# Multilingual Accountant planning to migrate to Canada



## Bella Tigress (Sep 24, 2010)

Hi all, I'm a single female in my early twenties and I've been working as an accountant for the past one year. I have a degree in Applied Accounting and also a Professional Certificate in Chartered Accountancy. I studied in London for 2 years. I speak fluently and write in English, Mandarin , French and Malay. Also due to my ethnicity background, I also speak Cantonese, Tamil and Hindi. I look at myself as somewhat 'bi-cultural', for example, I have a red belt in Taekwondo (Korean martial arts), at the same time, I play the piano. I enjoy Indian classical fine arts, at the same time, I'm a ballroom dancer. These are to say, I believe I won't have a problem meeting people of different cultural background nor fitting in a new environment. 

Due to the discriminating nature in my country, i.e, minority race do not share the same rights and privileges as the majority race, I have decided to move to another country where I will be treated in a fair and equal manner as I could not tolerate such discrimination anymore.

I've been to Australia four times and loved it there but after reading about Canada being voted as one of the best place to live in, I did my research on Canada and would love to visit Canada soon and then make a decision as to should I move there.

Therefore, I would like to know, which part of Canada would you recommend me to visit and what are the chances of me getting a job there or should I open up my options to other countries.

Basically, I just want to know anything and everything about Canada.
Please feel kind to give me your feedbacks. 

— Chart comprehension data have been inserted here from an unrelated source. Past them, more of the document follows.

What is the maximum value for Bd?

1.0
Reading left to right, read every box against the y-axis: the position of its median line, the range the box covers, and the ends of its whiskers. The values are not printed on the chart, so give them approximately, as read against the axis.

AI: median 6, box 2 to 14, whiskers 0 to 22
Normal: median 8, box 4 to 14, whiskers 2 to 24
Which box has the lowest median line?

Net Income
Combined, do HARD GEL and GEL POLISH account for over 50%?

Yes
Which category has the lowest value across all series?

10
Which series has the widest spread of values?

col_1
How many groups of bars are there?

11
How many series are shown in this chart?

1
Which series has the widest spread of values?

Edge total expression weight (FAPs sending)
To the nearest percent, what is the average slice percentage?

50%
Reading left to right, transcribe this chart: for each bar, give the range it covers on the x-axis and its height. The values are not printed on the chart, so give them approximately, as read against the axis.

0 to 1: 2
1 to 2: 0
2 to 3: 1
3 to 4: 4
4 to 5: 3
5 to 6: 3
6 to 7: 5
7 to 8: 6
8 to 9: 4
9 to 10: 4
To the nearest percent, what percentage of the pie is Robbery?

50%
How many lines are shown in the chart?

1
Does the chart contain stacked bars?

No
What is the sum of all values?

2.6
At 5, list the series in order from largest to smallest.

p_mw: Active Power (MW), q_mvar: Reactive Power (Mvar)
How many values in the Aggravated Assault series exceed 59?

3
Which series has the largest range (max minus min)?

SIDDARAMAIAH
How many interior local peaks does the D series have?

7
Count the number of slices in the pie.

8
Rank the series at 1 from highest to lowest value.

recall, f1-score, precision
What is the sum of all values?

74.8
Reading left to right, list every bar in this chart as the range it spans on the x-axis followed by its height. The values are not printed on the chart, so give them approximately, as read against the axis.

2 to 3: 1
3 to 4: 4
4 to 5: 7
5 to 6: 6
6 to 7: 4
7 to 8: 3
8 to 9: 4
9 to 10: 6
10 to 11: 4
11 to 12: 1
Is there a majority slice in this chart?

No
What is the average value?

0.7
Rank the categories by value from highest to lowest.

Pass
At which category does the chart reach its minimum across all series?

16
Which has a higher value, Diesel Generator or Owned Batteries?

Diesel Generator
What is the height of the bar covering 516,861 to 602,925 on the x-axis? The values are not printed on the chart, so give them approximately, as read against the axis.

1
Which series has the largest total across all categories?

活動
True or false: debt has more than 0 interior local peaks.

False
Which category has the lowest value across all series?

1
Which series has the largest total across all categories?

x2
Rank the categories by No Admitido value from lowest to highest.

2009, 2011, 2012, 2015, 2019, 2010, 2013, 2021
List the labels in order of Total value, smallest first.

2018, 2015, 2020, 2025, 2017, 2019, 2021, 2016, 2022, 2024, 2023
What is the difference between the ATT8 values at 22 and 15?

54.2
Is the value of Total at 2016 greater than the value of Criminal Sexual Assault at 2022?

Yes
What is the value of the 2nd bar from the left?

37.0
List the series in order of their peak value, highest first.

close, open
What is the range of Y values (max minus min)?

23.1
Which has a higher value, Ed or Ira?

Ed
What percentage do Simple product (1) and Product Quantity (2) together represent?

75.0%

P/S: I am aware of the extremely cold weather in Canada too! Plz gv me feedbacks on this as well.

Thank u so so much


----------



## Sean2008 (Sep 9, 2008)

I recommend Toronto but you might also like Vancouver because there are more Asians there; however, there are more jop opportunities in the Greater Toronto Area (GTA)

This book might help:












Bella Tigress said:


> Therefore, I would like to know, which part of Canada would you recommend me to visit and what are the chances of me getting a job there or should I open up my options to other countries.


----------



## Bella Tigress (Sep 24, 2010)

hey Sean, thank you for the feedback, I will definitely look into your recommendation, appreciate it )


----------